Particular prosecutor Hank Brennan advised Cannone on Tuesday that if she granted entry to William and Janet Learn’s cellphone information, they might have pointed to the defendant’s guilt.
“The inference that a 40-something-year-old woman is calling her parents at 1:30 in the morning after this tumultuous event,” Brennan stated, “the inference is strong evidence that Ms. Read knew she had done something terrible, she knew she had struck John O’Keefe, and she knew that she had left him behind.”
Brennan emphasised that the 30-day request from Dec. 30, 2021, to Jan. 30, 2022, was solely for name information to see if Karen Learn tended to name her dad and mom in the course of the night time.
He argued she known as her mom thrice within the early morning of Jan. 29 – at 1:14 a.m., 4:38 a.m., and 4:42 a.m. — however none of these calls had been answered.
“If there were phone calls at 1:30 in the morning I would not argue the inference that it was remarkable. That would be an unfair inference. But in the absence of any other calls, it is terribly remarkable that she’s panic-calling her parents at 1:30 in the morning.”
“Here’s why it’s important: The type of injury John O’Keefe suffered that led to his death was a type of an injury that was treatable. If he had received treatment within one to two hours, I expect there are medical procedures that could have saved him.”
Learn, 44, is charged with second-degree homicide, manslaughter whereas working a motorized vehicle underneath the affect, and leaving the scene of a deadly accident. Her first trial ended with a hung jury in July.

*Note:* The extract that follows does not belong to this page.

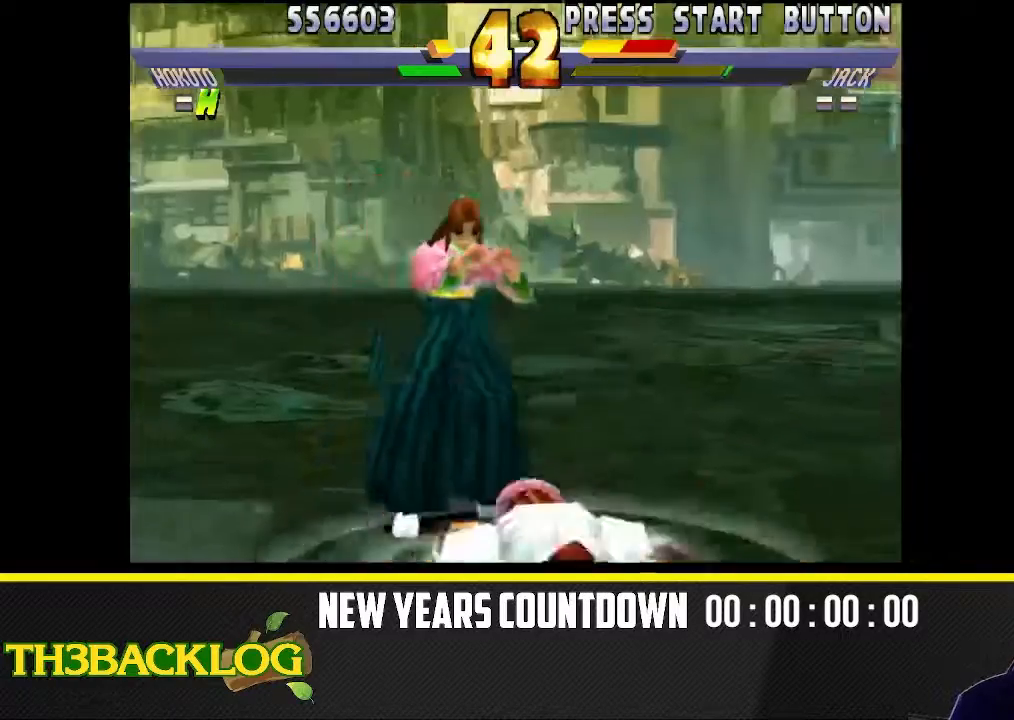
{"buttons": [], "left_stick": "up-right", "events": [[83, "left_stick", "right"], [217, "left_stick", "up-right"]]}
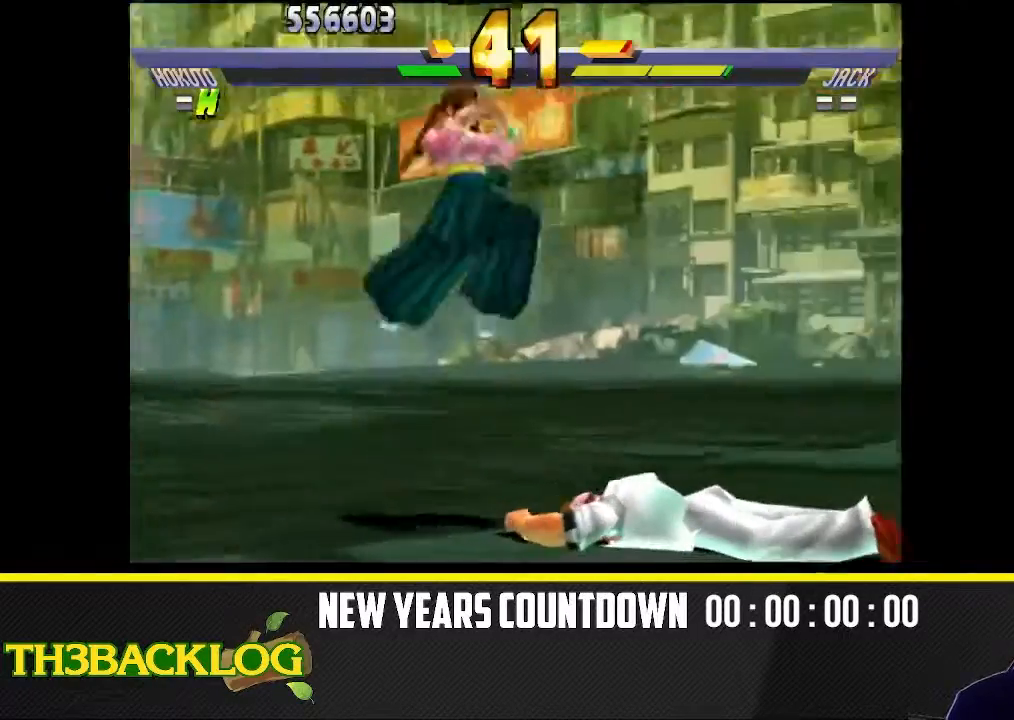
{"buttons": [], "left_stick": "down-right", "events": [[183, "left_stick", "center"], [283, "CROSS", "down"], [317, "CROSS", "up"], [333, "left_stick", "down-right"], [350, "CROSS", "down"], [400, "CROSS", "up"]]}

Prosecutors say Learn struck O’Keefe, a 16-year Boston Police officer, and her boyfriend of two years, together with her SUV following a drunken argument and left him to die in a snowstorm throughout that late January morning, in Canton.
O’Keefe died on the age of 46.
Protection attorneys counter that exterior actors killed O’Keefe and conspired with state and native police to border Learn for his homicide.
Prosecutors and the protection are requesting the second trial be pushed again from late January to April.
Protection legal professional Elizabeth Little argued the prosecution didn’t must entry William and Janet Learn’s cellphone information since they’d already obtained the defendant’s cellphone. She highlighted how Learn known as her father solely as soon as, at 6:32 a.m., after discovering O’Keefe’s bloody physique lined in snow.
Little described the prosecution’s movement as an “invasion” of William Learn’s “privacy.”
The state Workplace of the Chief Medical Examiner discovered that O’Keefe died from blunt-force trauma to his head and hypothermia, per a principal post-mortem, whereas a neuropathology examination detected important accidents to the sufferer’s mind itself — each bleeding in addition to bruising to the entrance and temporal areas of the mind.
Throughout his argument at Norfolk Superior Courtroom on Tuesday, Brennan described procedures that would have probably saved O’Keefe’s life together with both drilling into his mind to create bleeding which will have prevented swelling or cracking his skull.
“Certainly, he would have suffered significant impairment,” Brennan stated. “My expectation on my research is that … life-saving procedures within the first two hours would have saved or could have saved John O’Keefe.”